> **Tarea**
¿Puedes imprimir completo el artículo sobre el delito de rebelión en Cataluña, sin cambiar nada?

> **Fragmento del documento**
El día de la marmota en Cataluña

Si el delito de rebelión es de mera actividad, por lo que se consuma sin necesidad de llegar a la declaración de independencia. Si además en estas conductas se criminalizan también los actos preparatorios, excepción a la regla general que los considera penalmente irrelevantes. Si, como sucedió con los hechos hoy perseguidos por el juez Llarena, todo el proceso independentista se desarrolla con la mayor publicidad. Si, contra la opinión de no pocos juristas, entre los que me encuentro, se estima que el requisito de la violencia se cumple con la simple aceptación de previsibles episodios de tal clase. Entonces podría ser que estuviésemos ante una nueva versión de aquel delito de rebelión o ante la incorporación al mismo de nuevos responsables.

Quiere decirse que la actividad golpista persiste y que en materia tan delicada y vistos los precedentes, quizás sea un grave error mirar para otro lado pase lo que pase.

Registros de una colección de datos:

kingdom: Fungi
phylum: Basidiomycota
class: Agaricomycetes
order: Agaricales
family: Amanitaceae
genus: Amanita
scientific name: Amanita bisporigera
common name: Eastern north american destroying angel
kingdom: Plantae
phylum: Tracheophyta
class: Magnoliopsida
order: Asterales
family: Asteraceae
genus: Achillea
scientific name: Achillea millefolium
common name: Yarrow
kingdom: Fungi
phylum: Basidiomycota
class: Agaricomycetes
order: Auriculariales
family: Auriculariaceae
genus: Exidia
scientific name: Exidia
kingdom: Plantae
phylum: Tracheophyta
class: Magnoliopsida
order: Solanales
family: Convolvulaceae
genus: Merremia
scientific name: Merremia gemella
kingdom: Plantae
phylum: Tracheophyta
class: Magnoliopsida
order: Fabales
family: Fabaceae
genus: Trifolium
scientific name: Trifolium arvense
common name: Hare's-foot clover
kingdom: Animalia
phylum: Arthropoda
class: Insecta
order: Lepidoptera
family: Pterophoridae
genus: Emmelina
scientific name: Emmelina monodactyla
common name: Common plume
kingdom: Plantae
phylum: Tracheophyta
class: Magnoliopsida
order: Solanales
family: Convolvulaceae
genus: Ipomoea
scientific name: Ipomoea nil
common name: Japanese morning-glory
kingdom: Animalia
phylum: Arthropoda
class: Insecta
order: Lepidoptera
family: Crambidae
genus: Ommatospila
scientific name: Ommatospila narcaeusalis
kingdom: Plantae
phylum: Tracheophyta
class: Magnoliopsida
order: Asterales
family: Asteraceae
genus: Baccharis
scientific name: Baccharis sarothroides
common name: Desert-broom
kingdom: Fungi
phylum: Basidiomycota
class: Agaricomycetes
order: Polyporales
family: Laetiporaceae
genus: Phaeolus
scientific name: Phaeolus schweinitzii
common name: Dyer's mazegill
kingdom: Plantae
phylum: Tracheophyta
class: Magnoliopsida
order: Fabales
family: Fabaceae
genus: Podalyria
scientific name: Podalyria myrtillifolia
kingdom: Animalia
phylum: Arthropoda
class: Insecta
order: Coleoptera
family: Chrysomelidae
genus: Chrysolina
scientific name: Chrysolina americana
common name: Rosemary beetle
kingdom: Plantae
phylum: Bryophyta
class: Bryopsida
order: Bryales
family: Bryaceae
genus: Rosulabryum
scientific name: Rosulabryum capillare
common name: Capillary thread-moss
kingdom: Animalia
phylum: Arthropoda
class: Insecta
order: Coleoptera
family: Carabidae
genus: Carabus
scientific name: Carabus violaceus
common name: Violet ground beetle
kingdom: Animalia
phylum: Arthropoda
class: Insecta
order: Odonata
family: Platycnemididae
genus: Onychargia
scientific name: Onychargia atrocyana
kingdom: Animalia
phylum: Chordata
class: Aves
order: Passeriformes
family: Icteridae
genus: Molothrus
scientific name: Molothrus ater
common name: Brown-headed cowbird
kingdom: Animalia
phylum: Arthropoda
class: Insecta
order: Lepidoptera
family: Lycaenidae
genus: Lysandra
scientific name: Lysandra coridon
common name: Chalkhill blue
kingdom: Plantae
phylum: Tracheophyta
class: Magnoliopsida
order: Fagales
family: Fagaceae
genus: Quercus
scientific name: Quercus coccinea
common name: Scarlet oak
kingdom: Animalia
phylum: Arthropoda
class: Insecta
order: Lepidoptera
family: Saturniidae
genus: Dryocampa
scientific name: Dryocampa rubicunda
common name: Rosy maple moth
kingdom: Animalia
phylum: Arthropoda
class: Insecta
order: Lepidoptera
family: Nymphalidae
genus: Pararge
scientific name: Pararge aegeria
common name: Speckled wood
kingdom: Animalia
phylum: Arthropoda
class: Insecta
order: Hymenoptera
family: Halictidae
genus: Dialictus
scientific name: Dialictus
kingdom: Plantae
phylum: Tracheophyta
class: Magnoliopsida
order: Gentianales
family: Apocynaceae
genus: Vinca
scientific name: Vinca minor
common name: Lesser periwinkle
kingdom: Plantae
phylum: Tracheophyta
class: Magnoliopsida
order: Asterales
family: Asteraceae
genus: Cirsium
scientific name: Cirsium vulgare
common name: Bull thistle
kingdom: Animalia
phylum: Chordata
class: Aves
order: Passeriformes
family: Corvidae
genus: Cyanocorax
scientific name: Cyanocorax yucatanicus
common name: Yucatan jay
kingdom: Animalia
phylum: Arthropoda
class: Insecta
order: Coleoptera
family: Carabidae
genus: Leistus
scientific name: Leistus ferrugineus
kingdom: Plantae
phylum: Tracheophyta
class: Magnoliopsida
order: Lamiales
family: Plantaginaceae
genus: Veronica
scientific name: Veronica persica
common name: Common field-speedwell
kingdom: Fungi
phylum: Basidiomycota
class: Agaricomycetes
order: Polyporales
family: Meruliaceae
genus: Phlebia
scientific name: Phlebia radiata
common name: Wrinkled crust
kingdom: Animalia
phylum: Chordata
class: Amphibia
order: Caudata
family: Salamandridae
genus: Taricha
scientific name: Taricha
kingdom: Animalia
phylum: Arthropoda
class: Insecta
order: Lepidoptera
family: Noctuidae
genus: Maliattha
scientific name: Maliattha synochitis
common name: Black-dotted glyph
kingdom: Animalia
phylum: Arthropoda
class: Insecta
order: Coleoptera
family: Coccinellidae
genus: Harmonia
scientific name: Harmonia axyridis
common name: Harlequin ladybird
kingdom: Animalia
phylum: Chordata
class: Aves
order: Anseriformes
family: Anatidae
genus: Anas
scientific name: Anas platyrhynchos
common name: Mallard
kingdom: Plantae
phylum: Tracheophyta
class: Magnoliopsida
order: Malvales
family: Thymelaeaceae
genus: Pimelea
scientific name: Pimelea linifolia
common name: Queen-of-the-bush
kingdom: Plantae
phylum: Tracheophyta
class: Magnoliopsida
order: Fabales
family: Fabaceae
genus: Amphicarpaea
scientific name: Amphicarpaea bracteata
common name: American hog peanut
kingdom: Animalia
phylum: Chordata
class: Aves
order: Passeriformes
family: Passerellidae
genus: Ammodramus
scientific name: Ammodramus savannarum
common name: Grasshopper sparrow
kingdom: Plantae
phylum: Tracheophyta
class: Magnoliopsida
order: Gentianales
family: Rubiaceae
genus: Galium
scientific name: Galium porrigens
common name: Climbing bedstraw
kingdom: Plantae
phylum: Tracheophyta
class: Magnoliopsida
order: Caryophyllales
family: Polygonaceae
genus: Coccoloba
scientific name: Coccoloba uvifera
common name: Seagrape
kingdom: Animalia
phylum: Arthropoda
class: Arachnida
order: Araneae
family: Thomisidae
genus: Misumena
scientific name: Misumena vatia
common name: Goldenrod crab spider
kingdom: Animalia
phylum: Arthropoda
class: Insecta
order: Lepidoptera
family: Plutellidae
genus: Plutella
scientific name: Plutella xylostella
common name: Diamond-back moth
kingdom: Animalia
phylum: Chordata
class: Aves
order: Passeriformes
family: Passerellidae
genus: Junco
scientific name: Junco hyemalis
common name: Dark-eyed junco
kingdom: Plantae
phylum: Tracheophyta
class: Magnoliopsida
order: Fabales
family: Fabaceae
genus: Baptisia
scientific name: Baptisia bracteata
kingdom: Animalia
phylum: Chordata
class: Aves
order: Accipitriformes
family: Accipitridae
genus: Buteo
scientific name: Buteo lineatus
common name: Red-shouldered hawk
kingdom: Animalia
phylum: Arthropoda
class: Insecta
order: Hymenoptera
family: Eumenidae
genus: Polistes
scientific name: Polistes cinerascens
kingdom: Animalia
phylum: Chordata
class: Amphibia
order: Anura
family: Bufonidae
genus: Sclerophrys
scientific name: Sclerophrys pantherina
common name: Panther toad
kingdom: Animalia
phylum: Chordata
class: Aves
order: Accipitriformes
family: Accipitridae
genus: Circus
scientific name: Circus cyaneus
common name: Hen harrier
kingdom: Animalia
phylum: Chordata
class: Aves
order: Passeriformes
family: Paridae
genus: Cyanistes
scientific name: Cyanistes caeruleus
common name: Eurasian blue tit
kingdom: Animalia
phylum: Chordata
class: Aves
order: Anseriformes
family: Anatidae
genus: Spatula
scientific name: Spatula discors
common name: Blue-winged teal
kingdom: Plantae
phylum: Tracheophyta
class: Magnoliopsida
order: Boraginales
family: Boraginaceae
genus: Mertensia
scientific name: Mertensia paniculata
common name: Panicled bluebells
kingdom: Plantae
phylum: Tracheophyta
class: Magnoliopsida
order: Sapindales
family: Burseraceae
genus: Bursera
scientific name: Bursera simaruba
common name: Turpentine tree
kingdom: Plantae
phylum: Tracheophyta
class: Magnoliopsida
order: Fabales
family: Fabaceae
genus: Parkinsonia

> **Resultado**
El día de la marmota en Cataluña

Si el delito de rebelión es de mera actividad, por lo que se consuma sin necesidad de llegar a la declaración de independencia. Si además en estas conductas se criminalizan también los actos preparatorios, excepción a la regla general que los considera penalmente irrelevantes. Si, como sucedió con los hechos hoy perseguidos por el juez Llarena, todo el proceso independentista se desarrolla con la mayor publicidad. Si, contra la opinión de no pocos juristas, entre los que me encuentro, se estima que el requisito de la violencia se cumple con la simple aceptación de previsibles episodios de tal clase. Entonces podría ser que estuviésemos ante una nueva versión de aquel delito de rebelión o ante la incorporación al mismo de nuevos responsables.

Quiere decirse que la actividad golpista persiste y que en materia tan delicada y vistos los precedentes, quizás sea un grave error mirar para otro lado pase lo que pase.